The two major political parties want a bipartisan approach towards dealing with climate adaptation and property buy-outs during weather events.
Last week, an independent reference group made recommendations for climate adaptation legislation, including that people should not expect the government to buy out severely weather-damaged homes.
The group, set up by the Ministry for the Environment, recommended after a 20-year transition period, homeowners whose houses are flooded or damaged by weather events should not expect buyouts.
It said individuals should be responsible for knowing the risks and making their own decisions about whether to move away from high-risk areas.
The group also recommended that funding for adaptation measures, such as flood schemes, sea walls and blue-green infrastructure, should follow a 'beneficiary pays' approach in most cases.
While the government is yet to formally respond to the report, Prime Minister Christopher Luxon said in principle, the government won't be able to keep bailing people out.
He said Climate Change Minister Simon Watts had been working hard to get a bipartisan view on how to deal long term with these weather events.
"This is a long term issue. We need a proper framework in place to work out whether its landowners, councils, whether its central government, banks, insurers that actually have to create a framework for dealing with these weather events an how we handle them going forward."
Hipkins agreed that the frame work needs to be worked through on a bipartisan basis so the issue doesn't become a "political football".
"We have to be realistic. Government is not going to be an insurer by default, but there are decisions that governments has taken, whether it's local government or central government, where houses can be built and there is some consequences for that," Hipkins told Morning Report.
"We have a share of the liability here, but it doesn't mean we have all of the liability."
While Hipkins would not say whether he agrees in principle to phase out the buyouts, he said whatever we come up with needs to be fair and consistent.
"Fairness has to be at the heart of it," he said.
Finance Minister Nicola Willis told First Up the government is working to ensure councils are clear about natural hazard risks when they allow people to build.
Willis said authorities must strike a balance between identifying hazard risks, and ensuring sufficient investment in infrastructure to prevent catastrophic damage.
"You come to this question of when people know that they are building on a flood plain, or they know that the area they're building on is at very high risk, is it fair to ask tax payers to always bear the costs of that?
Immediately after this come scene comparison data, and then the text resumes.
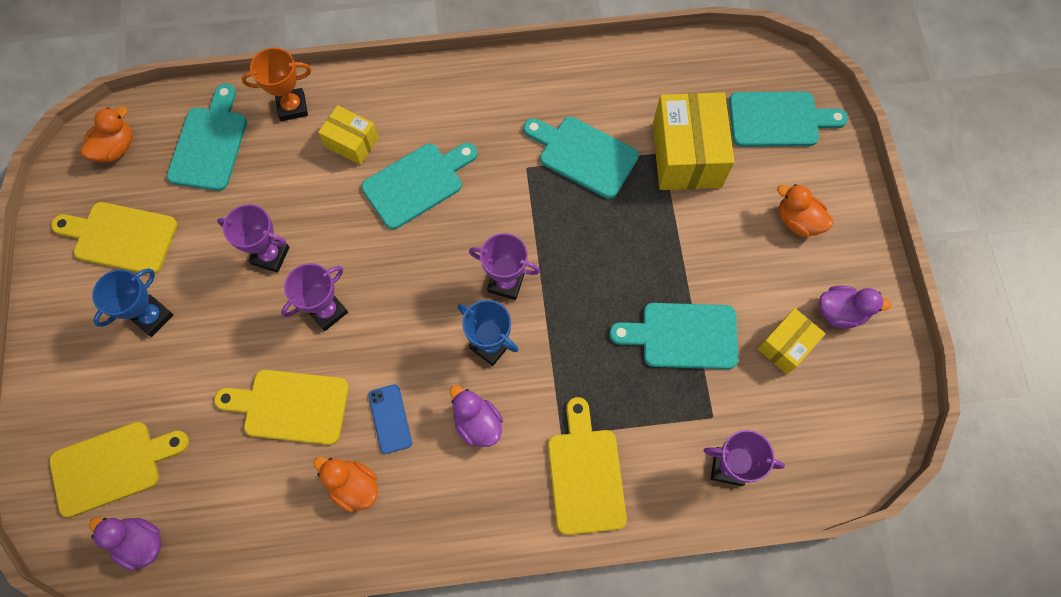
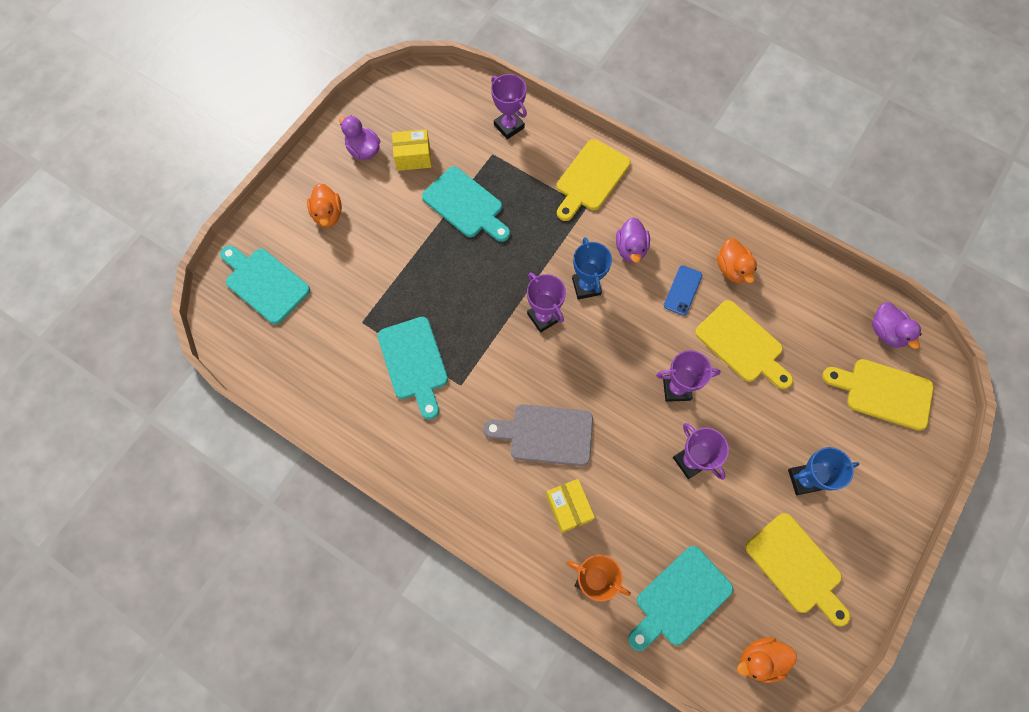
camera: 140 degrees left, 0 degrees up
turquoise cutting board [361,143,477,229] -> grey cutting board [483,404,593,466]
yellow box [653,92,734,190] -> none

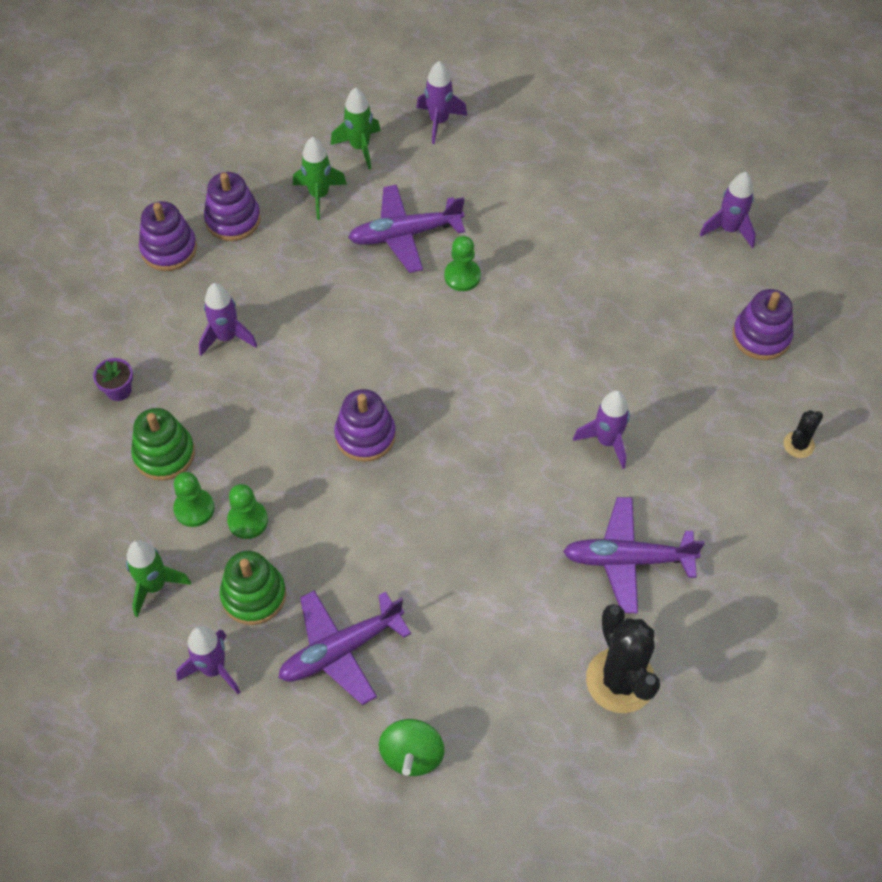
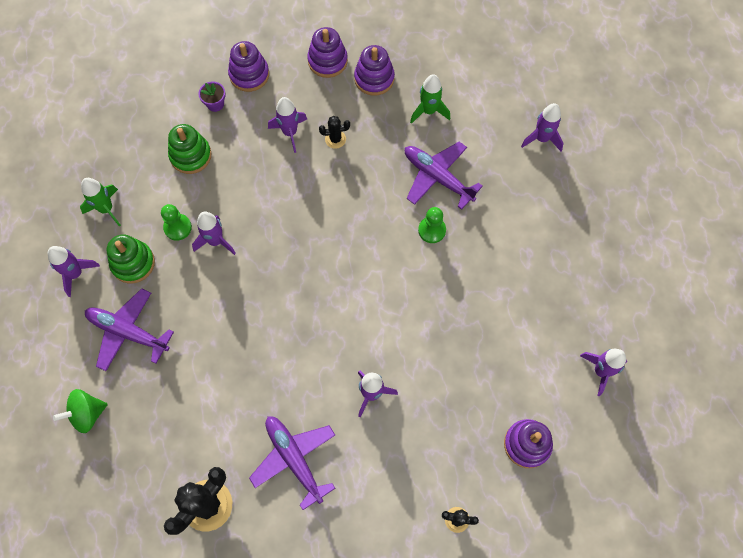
camera: 55 degrees right, 10 degrees up
green pawn [173,472,215,527] -> none
green rocket [331,87,381,169] -> none
purple stacking toy [334,389,396,462] -> purple stacking toy moved to [228,41,269,92]
none -> purple rocket [192,212,236,255]
none -> black cactus [319,116,350,149]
And those are some of the questions that this independent have been working through," she said.
Willis said extreme climate events are increasing and we can expect that to continue as a result of climate change.
She said it is going to be important for New Zealand that we carefully plan where housing development occurs, what kinds of infrastructure we build and what investment we make into adaptation such as stopbanks.
"We need to have frameworks as a country that work not just as an ad-hoc basis, but to the extent possible, can endure from one Parliament to the next because these are long-run issues, so long-run incentives are needed."